On Sept. 15, the bankers met Prime Minister Valery Pustovoitenko to once again ask that the government rescind its decision. This time the bankers came out of the meeting claiming that the forced conversion of T-bills would be canceled in the coming days.

Indeed, on the same day, the National Bank informed the bankers that the T-bills were not subject to forced conversion and that the government's obligations to them would be met.

The Finance Ministry informed the banks that the 'main conditions for voluntary conversion, details of which will be sent to banks,' had been set during a Sept. 15 meeting between Prime Minister Valery Pustovoitenko and bankers. However, those details have yet to emerge, and there still has been no announcement of any Cabinet decision to rescind the conversion order.

The joker in the pack in the government T-bill scheme is that more than half of the T-bills were bought by the National Bank. Out of the Hr 11 billion owed by the Finance Ministry, Hr 7 billion or 63 percent of the total is owed to the National Bank.

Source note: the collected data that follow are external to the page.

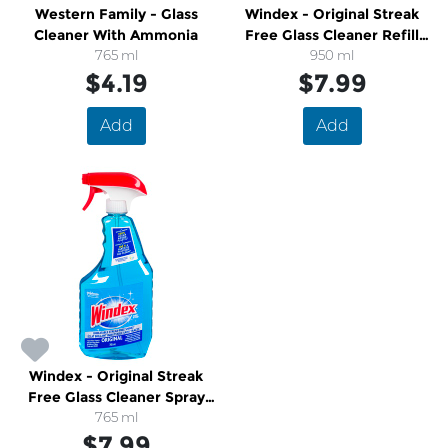
Western Family - Glass
Windex - Original Streak
Cleaner With Ammonia
Free Glass Cleaner Refill
765 ml
Bottle
950 ml
$4.19
$7.99
Add
Add
Windex - Original Streak
Free Glass Cleaner Spray
Bottle
765 ml
$7.99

In that part of the scheme, there was not any gain or loss for the government; the money just revolved from one office to another. The enormous amount of interest received by the National Bank was returned to the Finance Ministry to buy more T-bills.

What was the point of the government buying its own T-bills? To create the impression that there was a great demand for T-bills? What will the result be?

It's hard to imagine the government collecting enough taxes to pay off the bills held by the National Bank. Most likely, the National Bank will have to create the money with which to pay itself back. The hryvna may still have a long way to slide before it bottoms out.